(DATASET EXCERPTS begins)

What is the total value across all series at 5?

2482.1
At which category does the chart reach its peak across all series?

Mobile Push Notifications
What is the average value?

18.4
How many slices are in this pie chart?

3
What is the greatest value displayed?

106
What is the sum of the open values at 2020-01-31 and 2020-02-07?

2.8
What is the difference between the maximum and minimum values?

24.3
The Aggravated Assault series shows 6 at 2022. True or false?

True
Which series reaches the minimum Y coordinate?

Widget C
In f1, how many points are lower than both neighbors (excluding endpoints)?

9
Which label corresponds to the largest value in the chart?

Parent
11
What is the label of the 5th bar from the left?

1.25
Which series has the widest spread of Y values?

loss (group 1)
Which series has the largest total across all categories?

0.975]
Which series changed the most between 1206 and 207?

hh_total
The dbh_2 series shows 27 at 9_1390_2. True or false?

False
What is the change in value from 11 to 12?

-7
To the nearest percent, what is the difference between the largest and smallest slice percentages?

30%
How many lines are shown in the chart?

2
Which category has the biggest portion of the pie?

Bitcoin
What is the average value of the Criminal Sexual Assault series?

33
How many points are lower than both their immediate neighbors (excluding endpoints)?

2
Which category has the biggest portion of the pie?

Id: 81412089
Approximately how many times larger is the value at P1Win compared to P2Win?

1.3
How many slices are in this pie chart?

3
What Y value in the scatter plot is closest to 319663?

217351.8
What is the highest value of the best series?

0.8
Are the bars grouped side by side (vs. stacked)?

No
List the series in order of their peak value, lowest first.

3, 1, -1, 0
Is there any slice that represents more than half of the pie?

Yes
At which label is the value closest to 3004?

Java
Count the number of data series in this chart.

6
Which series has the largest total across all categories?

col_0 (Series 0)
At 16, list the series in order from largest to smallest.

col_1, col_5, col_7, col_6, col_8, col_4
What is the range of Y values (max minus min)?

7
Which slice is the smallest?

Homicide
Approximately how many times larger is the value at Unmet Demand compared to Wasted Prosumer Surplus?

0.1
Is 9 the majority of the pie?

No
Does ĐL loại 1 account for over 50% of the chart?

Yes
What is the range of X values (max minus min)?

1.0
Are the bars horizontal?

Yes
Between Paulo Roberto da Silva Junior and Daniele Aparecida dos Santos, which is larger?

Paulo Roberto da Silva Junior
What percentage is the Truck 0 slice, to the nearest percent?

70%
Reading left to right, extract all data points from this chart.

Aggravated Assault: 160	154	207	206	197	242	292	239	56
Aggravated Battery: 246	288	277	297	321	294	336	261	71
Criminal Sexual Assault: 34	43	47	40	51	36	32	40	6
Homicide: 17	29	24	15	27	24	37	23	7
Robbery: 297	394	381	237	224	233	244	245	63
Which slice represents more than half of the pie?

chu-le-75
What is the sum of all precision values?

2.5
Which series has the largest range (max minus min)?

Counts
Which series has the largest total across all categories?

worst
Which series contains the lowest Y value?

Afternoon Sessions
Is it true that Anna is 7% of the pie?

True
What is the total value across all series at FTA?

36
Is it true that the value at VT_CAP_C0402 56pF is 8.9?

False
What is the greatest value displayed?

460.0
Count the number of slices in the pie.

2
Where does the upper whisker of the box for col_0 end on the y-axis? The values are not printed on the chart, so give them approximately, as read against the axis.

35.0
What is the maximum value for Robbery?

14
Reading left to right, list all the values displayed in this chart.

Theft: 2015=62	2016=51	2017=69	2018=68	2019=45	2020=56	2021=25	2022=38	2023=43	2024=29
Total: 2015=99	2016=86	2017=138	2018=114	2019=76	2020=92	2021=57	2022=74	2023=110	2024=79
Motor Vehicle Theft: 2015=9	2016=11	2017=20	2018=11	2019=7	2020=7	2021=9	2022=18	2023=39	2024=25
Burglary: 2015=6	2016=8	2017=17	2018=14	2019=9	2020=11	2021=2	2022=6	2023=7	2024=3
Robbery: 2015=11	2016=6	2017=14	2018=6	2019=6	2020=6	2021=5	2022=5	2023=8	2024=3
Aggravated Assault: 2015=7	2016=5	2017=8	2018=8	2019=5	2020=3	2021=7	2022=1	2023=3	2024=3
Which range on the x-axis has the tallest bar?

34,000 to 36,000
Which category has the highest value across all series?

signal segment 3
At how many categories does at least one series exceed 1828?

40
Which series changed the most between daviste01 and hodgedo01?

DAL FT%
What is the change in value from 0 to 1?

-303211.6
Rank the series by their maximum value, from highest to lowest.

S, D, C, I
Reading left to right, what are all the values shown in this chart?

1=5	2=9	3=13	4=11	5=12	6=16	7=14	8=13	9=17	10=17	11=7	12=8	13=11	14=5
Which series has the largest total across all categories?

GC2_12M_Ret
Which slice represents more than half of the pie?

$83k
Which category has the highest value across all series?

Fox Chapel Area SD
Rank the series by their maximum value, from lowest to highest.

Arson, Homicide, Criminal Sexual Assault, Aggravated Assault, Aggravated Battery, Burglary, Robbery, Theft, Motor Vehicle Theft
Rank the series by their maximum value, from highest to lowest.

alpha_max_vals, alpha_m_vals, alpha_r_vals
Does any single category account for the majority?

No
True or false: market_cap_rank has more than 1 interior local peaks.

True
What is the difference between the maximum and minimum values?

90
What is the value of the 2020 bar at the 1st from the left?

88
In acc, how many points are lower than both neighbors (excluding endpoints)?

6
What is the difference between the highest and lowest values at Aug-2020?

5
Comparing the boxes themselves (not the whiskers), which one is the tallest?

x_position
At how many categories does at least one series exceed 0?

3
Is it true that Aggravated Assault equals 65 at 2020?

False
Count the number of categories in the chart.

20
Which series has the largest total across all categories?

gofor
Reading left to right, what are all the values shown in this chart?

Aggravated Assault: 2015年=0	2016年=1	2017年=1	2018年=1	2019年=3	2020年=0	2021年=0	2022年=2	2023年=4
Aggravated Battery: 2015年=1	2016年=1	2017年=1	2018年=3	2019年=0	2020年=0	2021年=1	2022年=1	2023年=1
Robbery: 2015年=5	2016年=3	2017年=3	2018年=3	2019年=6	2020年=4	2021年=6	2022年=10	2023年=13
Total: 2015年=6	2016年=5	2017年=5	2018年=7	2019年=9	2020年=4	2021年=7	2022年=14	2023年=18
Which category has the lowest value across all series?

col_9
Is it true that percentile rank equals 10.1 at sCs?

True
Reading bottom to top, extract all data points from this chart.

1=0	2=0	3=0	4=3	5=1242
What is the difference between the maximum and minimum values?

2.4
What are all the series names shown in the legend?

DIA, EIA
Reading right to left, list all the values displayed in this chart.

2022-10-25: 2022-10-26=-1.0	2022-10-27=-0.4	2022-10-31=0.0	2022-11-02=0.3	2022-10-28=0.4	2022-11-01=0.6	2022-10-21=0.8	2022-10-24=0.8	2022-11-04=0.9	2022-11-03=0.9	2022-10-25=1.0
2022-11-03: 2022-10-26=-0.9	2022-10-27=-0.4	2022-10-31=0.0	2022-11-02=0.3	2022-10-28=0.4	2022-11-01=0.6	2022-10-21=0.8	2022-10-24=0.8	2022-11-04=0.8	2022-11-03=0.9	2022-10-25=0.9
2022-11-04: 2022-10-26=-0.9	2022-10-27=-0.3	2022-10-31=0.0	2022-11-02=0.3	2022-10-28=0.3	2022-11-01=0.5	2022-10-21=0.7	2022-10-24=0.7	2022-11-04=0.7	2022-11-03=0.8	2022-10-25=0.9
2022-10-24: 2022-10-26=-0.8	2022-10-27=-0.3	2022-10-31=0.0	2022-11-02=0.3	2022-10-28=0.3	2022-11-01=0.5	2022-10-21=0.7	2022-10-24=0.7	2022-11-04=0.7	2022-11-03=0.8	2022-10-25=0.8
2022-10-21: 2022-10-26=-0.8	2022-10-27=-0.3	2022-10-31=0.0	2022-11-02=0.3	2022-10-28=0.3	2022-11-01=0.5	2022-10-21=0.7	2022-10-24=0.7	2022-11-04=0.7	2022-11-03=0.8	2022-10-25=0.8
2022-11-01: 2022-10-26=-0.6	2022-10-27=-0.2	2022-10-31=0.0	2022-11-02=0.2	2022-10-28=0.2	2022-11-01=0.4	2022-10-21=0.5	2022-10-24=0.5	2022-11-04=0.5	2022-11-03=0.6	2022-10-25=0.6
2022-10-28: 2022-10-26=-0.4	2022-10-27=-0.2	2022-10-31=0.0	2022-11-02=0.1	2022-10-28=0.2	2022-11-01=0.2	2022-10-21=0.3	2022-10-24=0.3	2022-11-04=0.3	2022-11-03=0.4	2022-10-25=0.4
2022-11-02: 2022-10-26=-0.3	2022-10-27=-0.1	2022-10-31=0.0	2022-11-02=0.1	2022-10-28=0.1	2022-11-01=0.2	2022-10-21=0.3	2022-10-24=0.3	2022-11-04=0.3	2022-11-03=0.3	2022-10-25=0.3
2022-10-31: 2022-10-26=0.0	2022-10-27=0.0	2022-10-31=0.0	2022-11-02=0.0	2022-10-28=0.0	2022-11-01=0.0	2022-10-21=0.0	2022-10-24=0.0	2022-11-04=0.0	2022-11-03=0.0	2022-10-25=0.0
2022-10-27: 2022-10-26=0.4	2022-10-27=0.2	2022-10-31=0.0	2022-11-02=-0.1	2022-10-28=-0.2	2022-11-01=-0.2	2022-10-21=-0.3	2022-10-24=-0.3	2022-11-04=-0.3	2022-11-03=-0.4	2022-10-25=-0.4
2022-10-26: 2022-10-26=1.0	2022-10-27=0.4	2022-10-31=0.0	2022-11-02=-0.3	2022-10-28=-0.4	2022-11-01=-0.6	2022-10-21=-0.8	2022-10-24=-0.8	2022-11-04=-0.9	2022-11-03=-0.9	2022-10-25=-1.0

(DATASET EXCERPTS ends)

WHAT YOU SHOULD DO:
Count the lines above that contain the word "Aggravated" and give only the number.

ANSWER TO THIS PROBLEM:
8